La panique envahis la foule alors qu'ici et la de nouveaux marcheurs végétaux naissaient par les spores et appliquaient le même carnage à ceux qu'ils faisaient prisonnier. Chaque mort était douloureuse et cruelle, le Cervidé en colère avait ajouté sa haine à la magie, une haine terrible pour les créatures vivantes. Les marcheurs contrôlés par les spores n'avaient plus grand chose d'humain mais restaient pleinement conscients de ce qu'il se passe de manière à les punir d'exister. de les punir d'avoir été de la mauvaise espèce, de la mauvaise graine. Certains tentèrent de se réfugier dans les écuries mais finirent acculés par plusieurs Marcheurs Végétaux. Ils prirent leurs temps pour en finir, comme beaucoup d'autres les sévices ne se limitèrent pas à la douleur. Des appendices démesurés poussèrent sous leurs peaux et déchirèrent les tissus pour violer leurs victimes alors même qu'ils les torturaient. Partout les cris et la peur emplirent l'atmosphère jusqu'à ce que quelques invités frappent à la porte des Moines restant dans le monastère principal.
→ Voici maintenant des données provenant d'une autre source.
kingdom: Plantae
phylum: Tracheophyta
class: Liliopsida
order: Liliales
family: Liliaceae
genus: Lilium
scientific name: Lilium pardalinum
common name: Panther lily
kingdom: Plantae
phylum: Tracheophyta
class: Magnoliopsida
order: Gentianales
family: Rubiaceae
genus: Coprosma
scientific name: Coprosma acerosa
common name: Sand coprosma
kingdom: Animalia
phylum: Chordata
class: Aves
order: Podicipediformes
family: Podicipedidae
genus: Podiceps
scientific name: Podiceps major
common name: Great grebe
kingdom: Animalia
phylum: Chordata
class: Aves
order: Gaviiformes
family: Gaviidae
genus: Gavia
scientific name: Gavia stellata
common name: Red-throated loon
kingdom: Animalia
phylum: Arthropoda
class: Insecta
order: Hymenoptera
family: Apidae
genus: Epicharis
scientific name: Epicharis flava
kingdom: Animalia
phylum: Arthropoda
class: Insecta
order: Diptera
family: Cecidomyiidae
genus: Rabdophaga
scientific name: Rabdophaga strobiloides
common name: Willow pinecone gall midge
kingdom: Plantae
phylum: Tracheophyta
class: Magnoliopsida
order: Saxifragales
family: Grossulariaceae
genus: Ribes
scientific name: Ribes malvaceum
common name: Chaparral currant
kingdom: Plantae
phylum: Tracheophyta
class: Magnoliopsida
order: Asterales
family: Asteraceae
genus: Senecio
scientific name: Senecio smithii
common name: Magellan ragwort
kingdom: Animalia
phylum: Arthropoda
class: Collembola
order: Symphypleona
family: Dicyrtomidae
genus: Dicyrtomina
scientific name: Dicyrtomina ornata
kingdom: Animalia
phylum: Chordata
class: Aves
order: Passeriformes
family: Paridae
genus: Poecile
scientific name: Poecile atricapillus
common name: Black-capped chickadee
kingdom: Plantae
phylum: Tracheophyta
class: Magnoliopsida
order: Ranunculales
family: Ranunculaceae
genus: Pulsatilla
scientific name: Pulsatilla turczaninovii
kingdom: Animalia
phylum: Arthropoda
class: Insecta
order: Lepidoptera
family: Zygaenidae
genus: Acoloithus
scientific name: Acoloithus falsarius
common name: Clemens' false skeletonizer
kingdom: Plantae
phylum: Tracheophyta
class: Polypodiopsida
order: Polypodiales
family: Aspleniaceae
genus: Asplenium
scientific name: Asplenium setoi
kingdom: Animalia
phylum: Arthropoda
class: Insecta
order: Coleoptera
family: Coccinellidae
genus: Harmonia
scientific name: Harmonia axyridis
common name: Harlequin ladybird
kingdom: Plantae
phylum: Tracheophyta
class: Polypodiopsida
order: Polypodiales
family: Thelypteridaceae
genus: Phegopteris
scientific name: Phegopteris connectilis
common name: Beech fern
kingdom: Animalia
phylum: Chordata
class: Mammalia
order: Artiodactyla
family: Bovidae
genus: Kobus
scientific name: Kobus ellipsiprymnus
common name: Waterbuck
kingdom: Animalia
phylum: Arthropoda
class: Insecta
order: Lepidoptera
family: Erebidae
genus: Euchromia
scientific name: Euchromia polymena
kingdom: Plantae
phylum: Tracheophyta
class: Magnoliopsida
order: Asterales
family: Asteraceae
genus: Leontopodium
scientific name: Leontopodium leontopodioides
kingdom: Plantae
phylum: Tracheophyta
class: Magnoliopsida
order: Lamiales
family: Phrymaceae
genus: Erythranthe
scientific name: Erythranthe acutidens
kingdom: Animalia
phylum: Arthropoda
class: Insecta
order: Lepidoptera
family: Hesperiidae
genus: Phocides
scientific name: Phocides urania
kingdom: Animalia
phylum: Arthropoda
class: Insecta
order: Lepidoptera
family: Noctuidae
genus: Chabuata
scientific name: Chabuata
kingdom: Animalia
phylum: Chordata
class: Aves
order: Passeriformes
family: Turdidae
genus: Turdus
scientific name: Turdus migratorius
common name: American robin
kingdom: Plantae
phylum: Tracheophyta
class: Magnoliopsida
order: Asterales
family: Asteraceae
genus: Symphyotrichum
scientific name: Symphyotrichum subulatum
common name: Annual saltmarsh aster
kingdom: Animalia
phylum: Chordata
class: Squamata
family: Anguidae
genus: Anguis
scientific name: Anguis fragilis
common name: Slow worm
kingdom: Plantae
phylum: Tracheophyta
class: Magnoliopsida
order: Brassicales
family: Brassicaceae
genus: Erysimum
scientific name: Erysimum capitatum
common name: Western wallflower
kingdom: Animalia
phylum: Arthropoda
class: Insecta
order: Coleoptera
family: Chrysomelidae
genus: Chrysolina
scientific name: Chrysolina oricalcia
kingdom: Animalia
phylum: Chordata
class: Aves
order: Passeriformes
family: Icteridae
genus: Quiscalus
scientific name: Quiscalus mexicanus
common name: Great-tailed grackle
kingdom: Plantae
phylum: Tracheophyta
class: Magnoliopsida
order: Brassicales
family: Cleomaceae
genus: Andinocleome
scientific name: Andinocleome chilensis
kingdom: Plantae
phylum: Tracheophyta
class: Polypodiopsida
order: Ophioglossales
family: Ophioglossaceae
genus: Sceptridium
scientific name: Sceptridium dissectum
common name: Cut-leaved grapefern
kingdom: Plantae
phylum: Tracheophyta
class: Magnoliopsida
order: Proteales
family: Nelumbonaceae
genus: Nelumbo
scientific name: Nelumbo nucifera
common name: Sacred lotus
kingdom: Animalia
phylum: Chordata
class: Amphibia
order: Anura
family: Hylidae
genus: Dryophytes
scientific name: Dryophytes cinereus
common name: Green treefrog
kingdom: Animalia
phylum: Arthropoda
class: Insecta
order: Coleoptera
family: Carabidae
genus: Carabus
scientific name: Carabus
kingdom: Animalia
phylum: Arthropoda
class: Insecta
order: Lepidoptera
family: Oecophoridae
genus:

Un des dernier courageux à être resté pour participer à la réunion faillit perdre l'esprit en voyant la cause de ce remue ménage. Les corps grotesques et enflés aux appendices gigotants s'étaient assemblés, comme cousus par des fils fait de lianes. Les entités invraisemblables se déplaçaient lourdement en détruisant les arcades, les portes, les ornements. La pierre explosait comme les poings la frappant en une gerbe de sang, mais les créatures avaient de nombreux poings. Les portes de la réunion explosèrent sous la charge d'un golem végétal dont les pieds sanglants sous la charge pendaient mollement à présent. Il se releva en faisant pousser des racines comme s'il s'agissait de pattes d'insecte pour se déplacer vivement vers les nouvelles proies terrifiés. Dehors les destructions continuaient. Le choc des membres incontrôlés explosant comme des fruits murs sur les surfaces trop dures étaient ponctués de sanglots et de hurlements des pauvres marionnettes manipulés par les spores. Cet écho de cri et de larmes faisait écho aux moines enfermés avec leurs bourreaux entrain de jouer avec eux au milieu des cadavres. Une orgie de sang et de lianes entravant les victimes pour mieux leur faire vivre un cauchemar de sévices. Hommes ou femme, tous étaient égaux et subissaient le même châtiment qui allait durer jusqu'à ce que le groupe de "héros" puissent profiter du spectacle, selon les désirs du Roi Cerf. Les détruire rapidement serait bien trop doux.

Les golems végétaux comme les marcheurs gravitaient à présent autour de la salle de réunion en détruisant les arcades autour le long du bâtiment rectangulaire. Le bruit attirerait sans aucun doute les aventurier et de son trône, le Roi vengeur pourrait les observer et se délecter du déclin de leur volonté. Et s'ils n'abandonnent pas en voyant ce bref aperçu de sa puissance et de sa cruauté, les créatures s'en prendraient alors à eux jusqu'à tomber. En effet malgré la magie les affectant, les spores ne peuvent subsister plus d'une heure ou deux en se nourrissant des nutriments des corps possédés avant de pourrir.